Pre-pressurized core flooding tanks, or accumulators, are used in existing nuclear power plants and they constitute part of the emergency core cooling systems. They typically consist of large tanks having about 75% of the volume filled with cold borated water and the remaining volume filled with pressurized nitrogen or an inert gas. As shown in Figure 1, the contents of the tank are isolated from the reactor coolant system (RCS) by a series of check valves that are normally held shut by the pressure difference between the RCS and the fill gas in the tank. In the event of a loss of coolant accident (LOCA), the core pressure will drop below the fill gas pressure. This results in opening the check valves and discharging the borated water into the reactor vessel. This is a Category C passive safety system for conditions mentioned above.

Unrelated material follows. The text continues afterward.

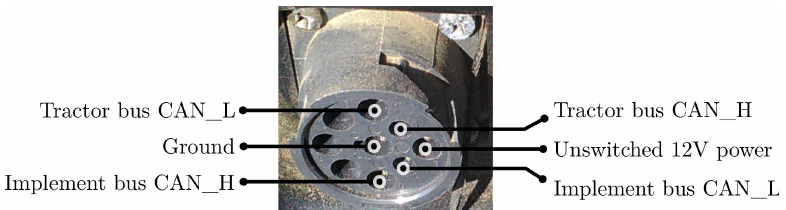
Figure 1. An ISOBUS diagnostic port is an access point for hardware tools to collect CAN data and from modern agricultural machinery.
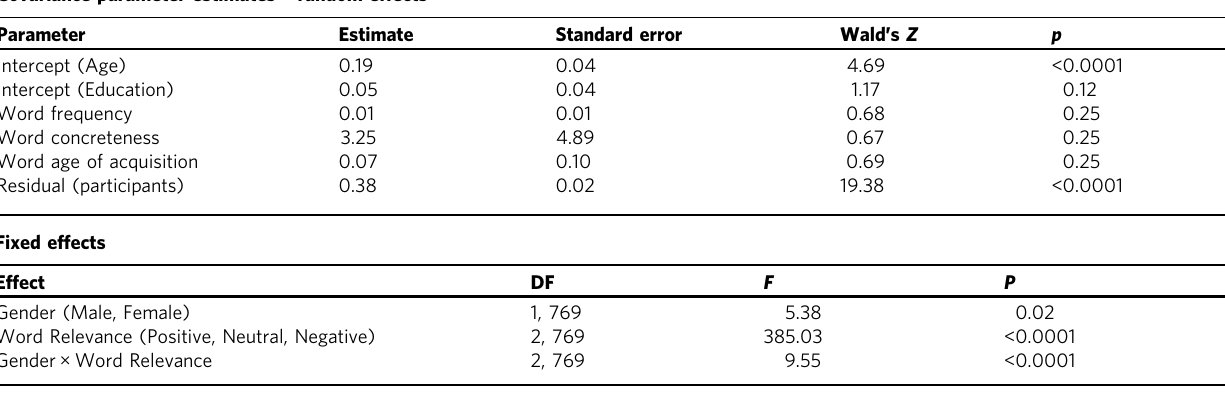
Table 3 Results of repeated measures mixed linear model analysis of word rating data ( n = 94 participants). Covariance parameter estimates – random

Natural circulation loops represent an effective means of providing core cooling. Several advanced reactor designs implement elevated tanks connected to the reactor vessel or primary loop at the top and bottom of the tank as shown in Figure 2. The tanks are filled with borated water to provide coolant injection at system pressure. The tanks are normally isolated from the reactor vessel by an isolation valve located along the discharge line departing from the bottom of the tank itself. The fluid is always sensing full system pressure through the top connection line. In the event of an emergency, the bottom isolation valve is opened to complete the natural circulation loop and to permit cold borated water to flow to the core. In order to reduce the number of pipelines connected with the reactor pressure vessel, the delivery (or bottom) line of the core make-up tank (CMT) is in common with the emergency core coolant delivery line. In case of a number of accident scenarios, the CMT delivery can start before the accumulator delivery and end-up after the accumulator emptying. In those situations the CMT delivered flow-rate can be affected by the accumulator delivered flow-rate to a noticeable extent. Furthermore, specifically when the CMT delivery line is connected with the cold or hot leg (i. e. without the presence of the direct vessel injection), the direction of the fluid motion in the discharge line should be checked: in other terms there is the possibility that CMT liquid is used to cool the steam generator, or in any case, is diverted from its principal mission that is core cooling. This is a Category D passive safety system.